Reproduce verbatim the lines in the items below, from the line containing "szerzője azt mondta: „Emlékezz" up to and including the line containing "liturgiájukhoz, történelmükhöz, anélkül, hogy".

Collected data:
##############################

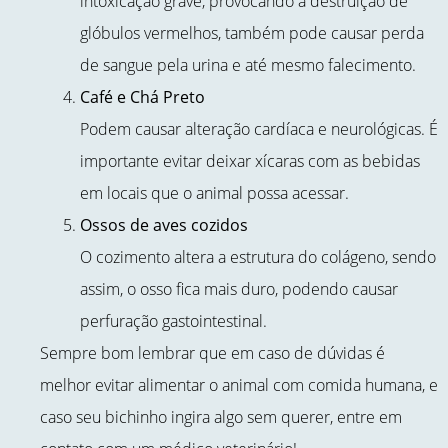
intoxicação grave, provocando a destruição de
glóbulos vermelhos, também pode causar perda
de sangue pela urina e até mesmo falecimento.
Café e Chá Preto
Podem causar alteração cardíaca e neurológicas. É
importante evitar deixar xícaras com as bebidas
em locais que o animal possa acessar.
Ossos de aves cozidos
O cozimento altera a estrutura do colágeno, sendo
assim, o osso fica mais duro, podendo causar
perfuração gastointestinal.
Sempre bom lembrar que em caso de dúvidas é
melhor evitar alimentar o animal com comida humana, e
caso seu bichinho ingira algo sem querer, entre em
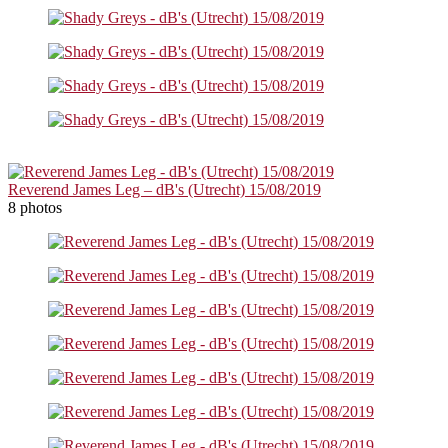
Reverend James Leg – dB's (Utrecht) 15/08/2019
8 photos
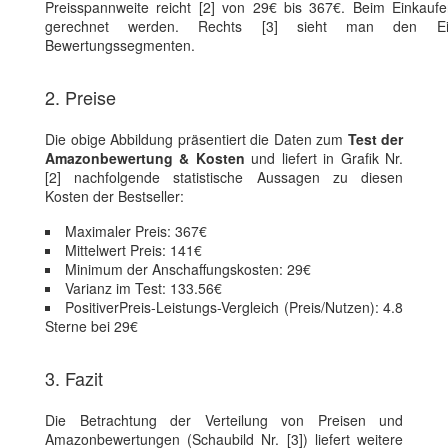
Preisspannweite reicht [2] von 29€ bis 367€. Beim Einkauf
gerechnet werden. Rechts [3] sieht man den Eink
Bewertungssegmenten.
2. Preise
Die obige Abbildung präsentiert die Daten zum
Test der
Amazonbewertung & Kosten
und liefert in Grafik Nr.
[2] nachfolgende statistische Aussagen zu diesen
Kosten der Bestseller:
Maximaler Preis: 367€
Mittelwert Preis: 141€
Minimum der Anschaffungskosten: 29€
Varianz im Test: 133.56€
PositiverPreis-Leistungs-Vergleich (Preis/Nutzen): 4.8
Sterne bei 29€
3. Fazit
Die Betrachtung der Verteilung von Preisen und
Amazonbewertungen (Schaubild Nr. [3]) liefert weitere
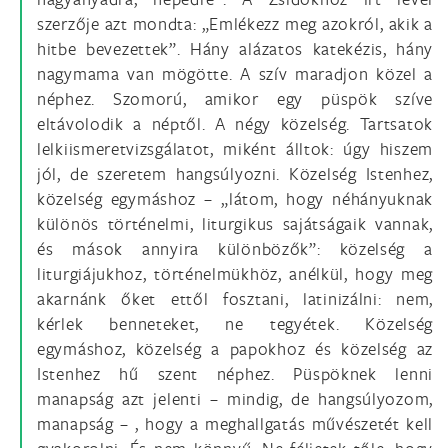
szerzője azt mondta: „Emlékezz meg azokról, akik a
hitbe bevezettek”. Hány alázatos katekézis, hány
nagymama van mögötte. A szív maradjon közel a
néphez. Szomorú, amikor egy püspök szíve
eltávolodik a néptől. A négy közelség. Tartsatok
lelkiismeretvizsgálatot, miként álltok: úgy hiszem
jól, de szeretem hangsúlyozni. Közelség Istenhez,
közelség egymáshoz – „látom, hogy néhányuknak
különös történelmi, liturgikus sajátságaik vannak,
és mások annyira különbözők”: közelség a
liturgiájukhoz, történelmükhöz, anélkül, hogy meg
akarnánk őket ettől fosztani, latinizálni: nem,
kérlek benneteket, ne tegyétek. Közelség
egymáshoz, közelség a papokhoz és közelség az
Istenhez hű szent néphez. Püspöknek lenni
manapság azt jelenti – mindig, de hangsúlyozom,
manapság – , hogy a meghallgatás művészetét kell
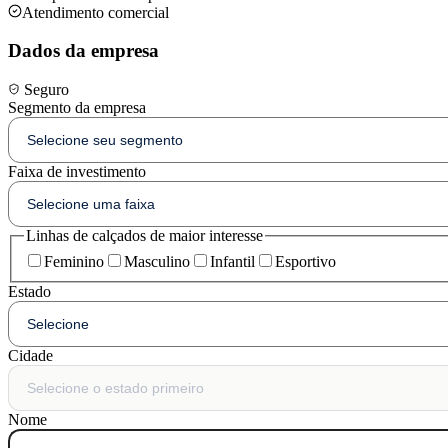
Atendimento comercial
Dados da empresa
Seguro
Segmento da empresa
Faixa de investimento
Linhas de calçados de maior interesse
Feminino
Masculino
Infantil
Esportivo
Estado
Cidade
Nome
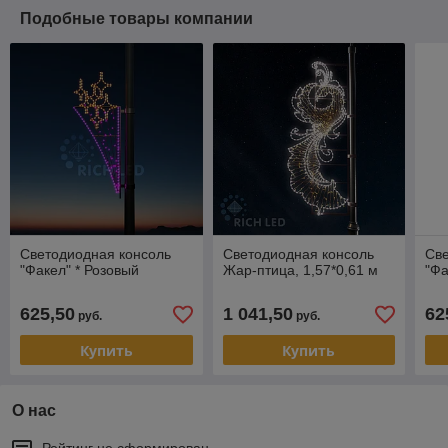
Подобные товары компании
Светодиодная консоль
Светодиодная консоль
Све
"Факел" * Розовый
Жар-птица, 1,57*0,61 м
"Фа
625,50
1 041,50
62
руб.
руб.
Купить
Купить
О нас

##############################

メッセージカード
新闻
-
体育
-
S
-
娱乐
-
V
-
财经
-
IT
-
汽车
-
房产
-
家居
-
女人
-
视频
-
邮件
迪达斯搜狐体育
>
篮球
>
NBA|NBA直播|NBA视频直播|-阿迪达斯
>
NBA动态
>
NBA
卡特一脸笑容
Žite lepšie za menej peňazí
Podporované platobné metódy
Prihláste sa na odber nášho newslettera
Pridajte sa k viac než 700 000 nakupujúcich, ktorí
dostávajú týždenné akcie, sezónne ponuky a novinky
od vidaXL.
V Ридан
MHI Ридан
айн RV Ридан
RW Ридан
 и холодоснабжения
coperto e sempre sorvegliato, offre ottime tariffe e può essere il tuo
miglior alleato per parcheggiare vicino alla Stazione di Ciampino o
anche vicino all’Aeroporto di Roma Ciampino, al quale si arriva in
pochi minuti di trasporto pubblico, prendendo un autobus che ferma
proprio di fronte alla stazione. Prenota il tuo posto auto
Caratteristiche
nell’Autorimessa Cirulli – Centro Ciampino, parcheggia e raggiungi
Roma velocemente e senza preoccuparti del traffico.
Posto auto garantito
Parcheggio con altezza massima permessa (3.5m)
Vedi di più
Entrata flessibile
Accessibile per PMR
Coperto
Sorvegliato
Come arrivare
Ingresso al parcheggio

##############################

*TASK RESULT*
szerzője azt mondta: „Emlékezz meg azokról, akik a
hitbe bevezettek”. Hány alázatos katekézis, hány
nagymama van mögötte. A szív maradjon közel a
néphez. Szomorú, amikor egy püspök szíve
eltávolodik a néptől. A négy közelség. Tartsatok
lelkiismeretvizsgálatot, miként álltok: úgy hiszem
jól, de szeretem hangsúlyozni. Közelség Istenhez,
közelség egymáshoz – „látom, hogy néhányuknak
különös történelmi, liturgikus sajátságaik vannak,
és mások annyira különbözők”: közelség a
liturgiájukhoz, történelmükhöz, anélkül, hogy meg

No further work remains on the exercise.